--- Excerpted records ---
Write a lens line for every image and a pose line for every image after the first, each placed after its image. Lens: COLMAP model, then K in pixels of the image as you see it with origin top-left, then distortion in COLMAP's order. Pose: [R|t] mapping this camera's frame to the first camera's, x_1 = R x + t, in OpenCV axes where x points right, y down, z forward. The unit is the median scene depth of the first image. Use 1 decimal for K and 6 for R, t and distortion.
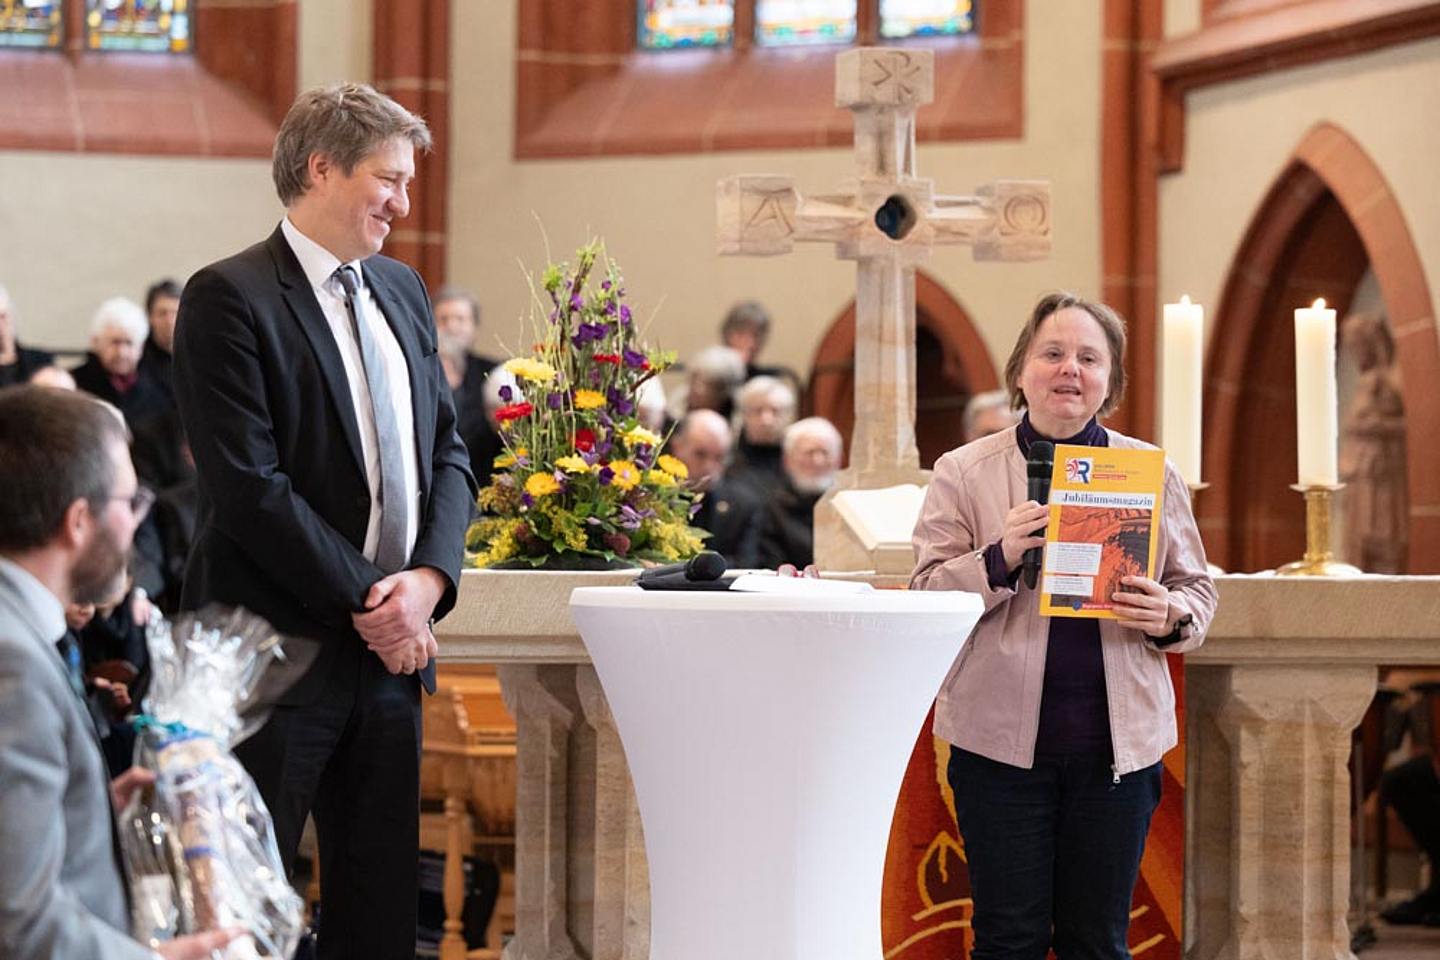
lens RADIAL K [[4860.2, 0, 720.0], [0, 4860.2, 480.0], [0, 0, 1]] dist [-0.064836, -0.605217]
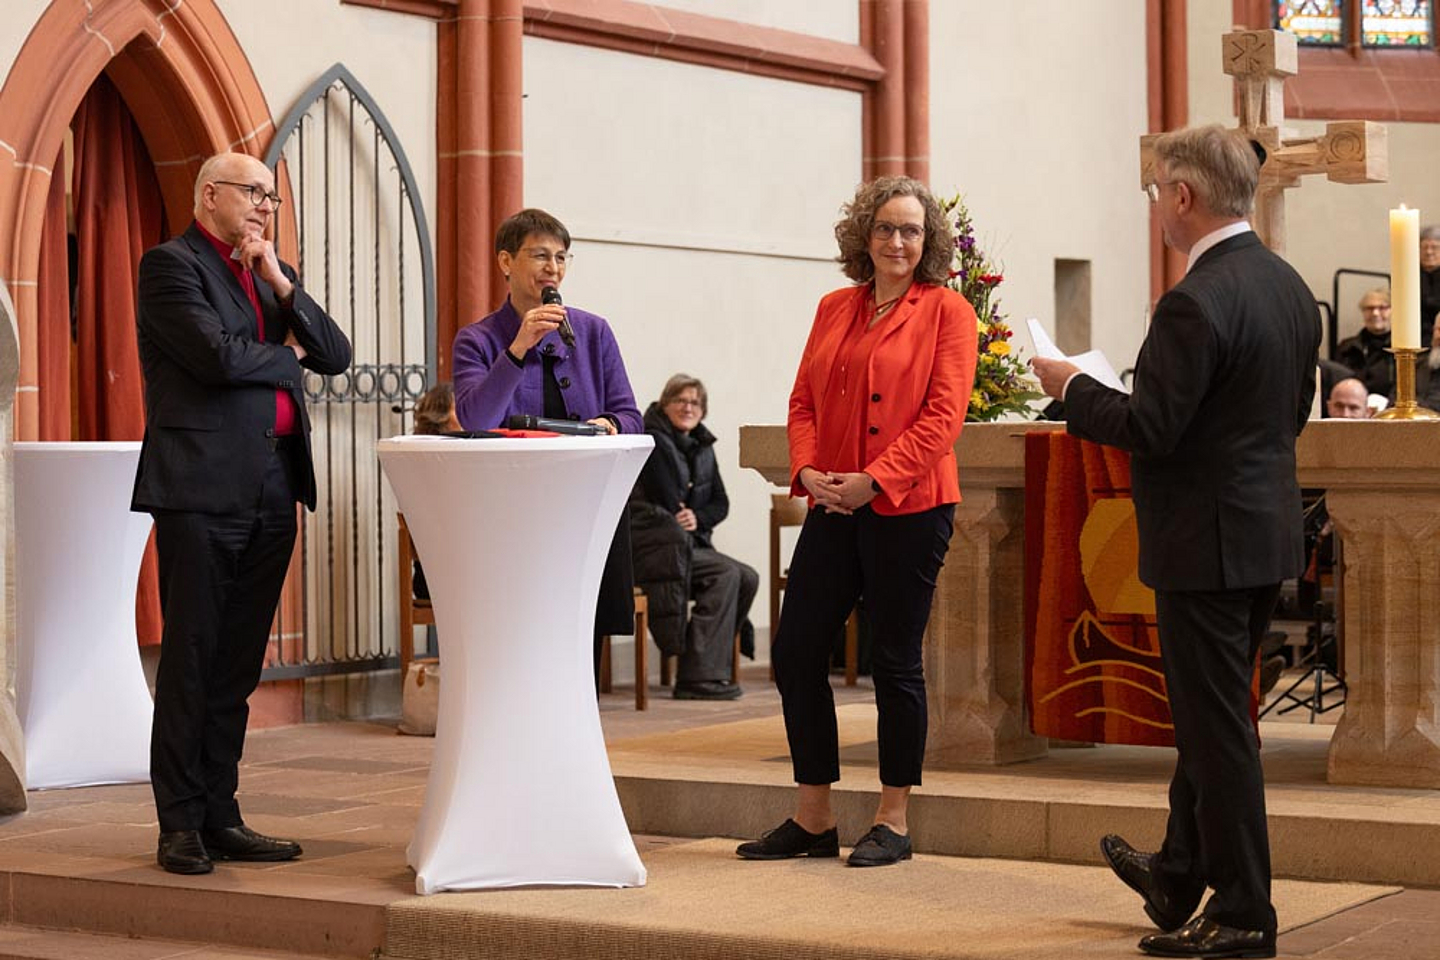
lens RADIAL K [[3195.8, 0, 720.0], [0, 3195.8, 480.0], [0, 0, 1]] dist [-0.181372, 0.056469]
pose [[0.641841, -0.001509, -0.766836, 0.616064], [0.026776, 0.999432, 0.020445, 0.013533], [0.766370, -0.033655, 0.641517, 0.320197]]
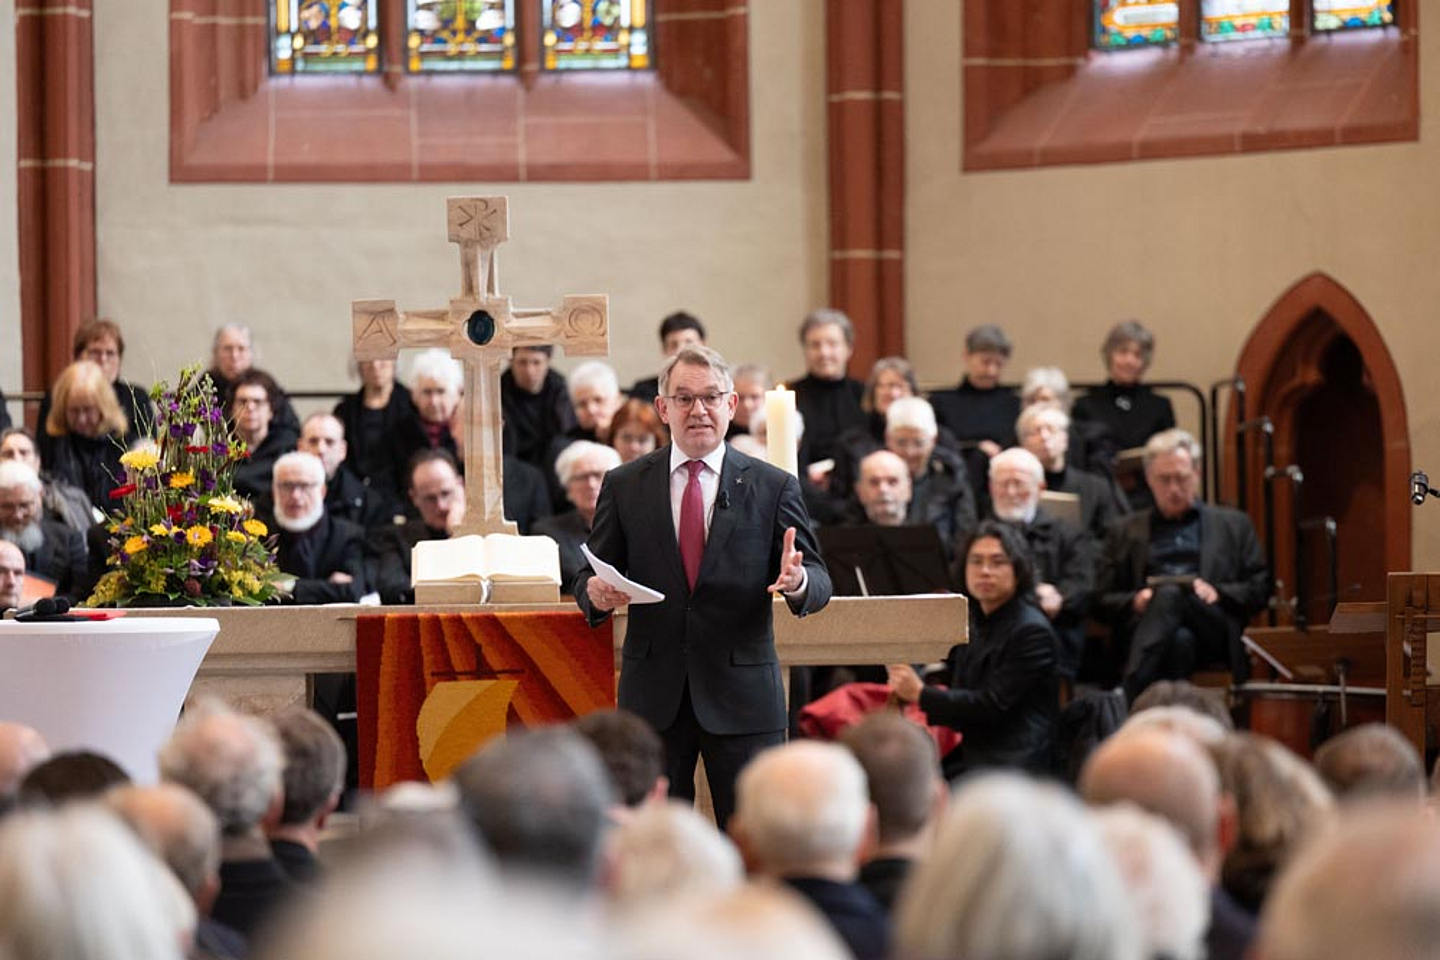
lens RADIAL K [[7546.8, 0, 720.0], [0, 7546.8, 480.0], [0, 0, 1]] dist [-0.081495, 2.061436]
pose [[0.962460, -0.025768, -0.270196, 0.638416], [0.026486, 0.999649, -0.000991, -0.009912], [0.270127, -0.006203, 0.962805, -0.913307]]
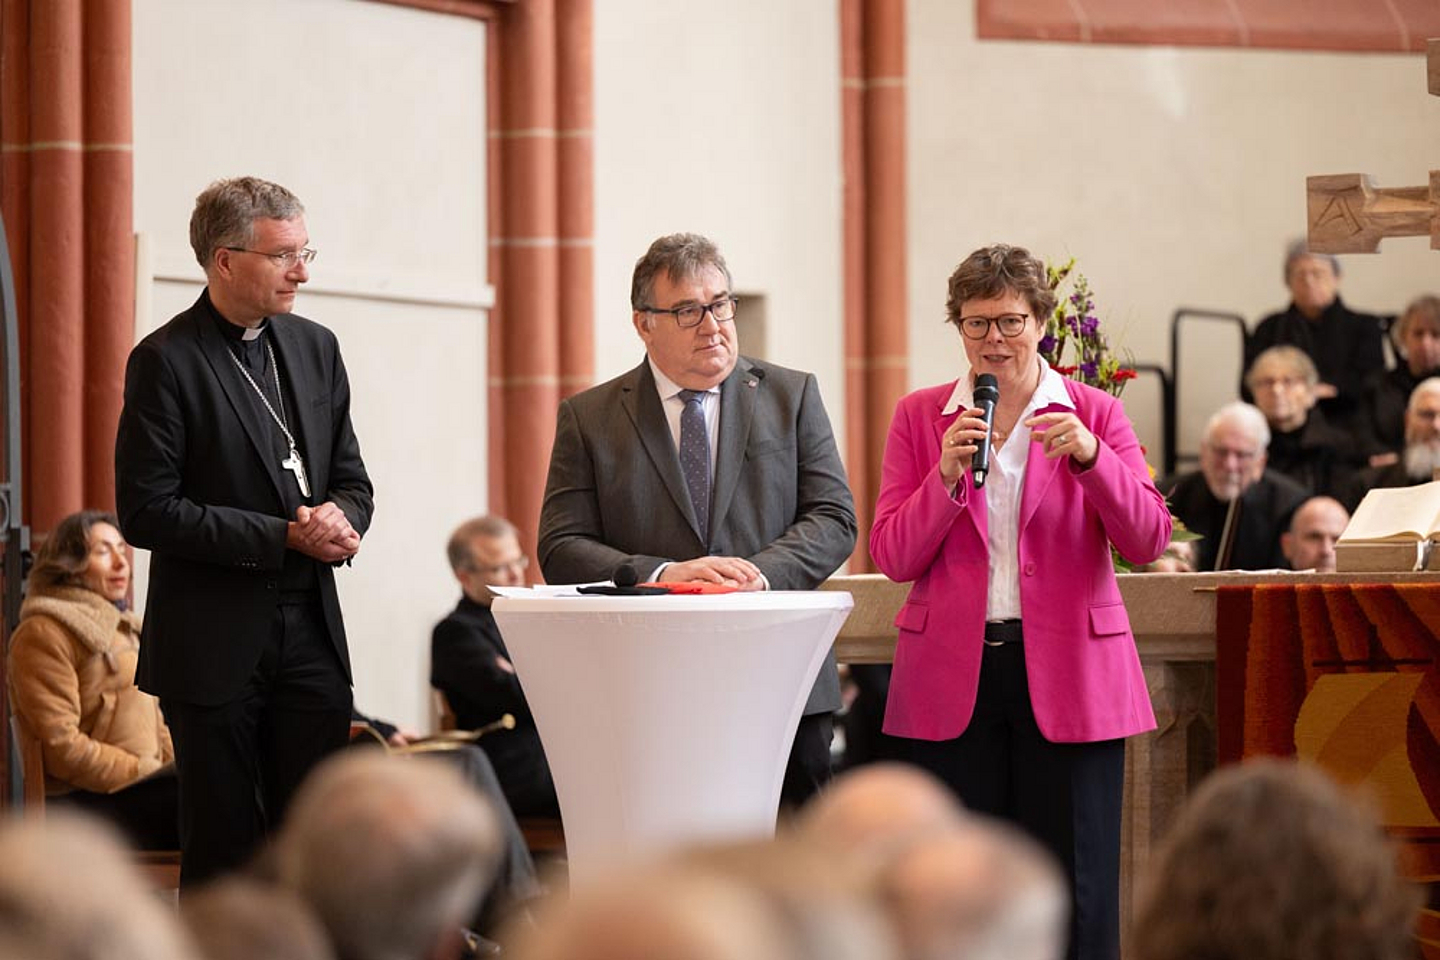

--- Your task ---
Set down the data above exactly as written. Omit the pictures.

--- Solution to the exercise ---
Write a lens line for every image and a pose line for every image after the first, each placed after its image. Lens: COLMAP model, then K in pixels of the image as you see it with origin top-left, then distortion in COLMAP's order. Pose: [R|t] mapping this camera's frame to the first camera's, x_1 = R x + t, in OpenCV axes where x points right, y down, z forward. The unit is the median scene depth of the first image. Use 1 decimal for K and 6 for R, t and distortion.
lens RADIAL K [[4860.2, 0, 720.0], [0, 4860.2, 480.0], [0, 0, 1]] dist [-0.064836, -0.605217]
lens RADIAL K [[3195.8, 0, 720.0], [0, 3195.8, 480.0], [0, 0, 1]] dist [-0.181372, 0.056469]
pose [[0.641841, -0.001509, -0.766836, 0.616064], [0.026776, 0.999432, 0.020445, 0.013533], [0.766370, -0.033655, 0.641517, 0.320197]]
lens RADIAL K [[7546.8, 0, 720.0], [0, 7546.8, 480.0], [0, 0, 1]] dist [-0.081495, 2.061436]
pose [[0.962460, -0.025768, -0.270196, 0.638416], [0.026486, 0.999649, -0.000991, -0.009912], [0.270127, -0.006203, 0.962805, -0.913307]]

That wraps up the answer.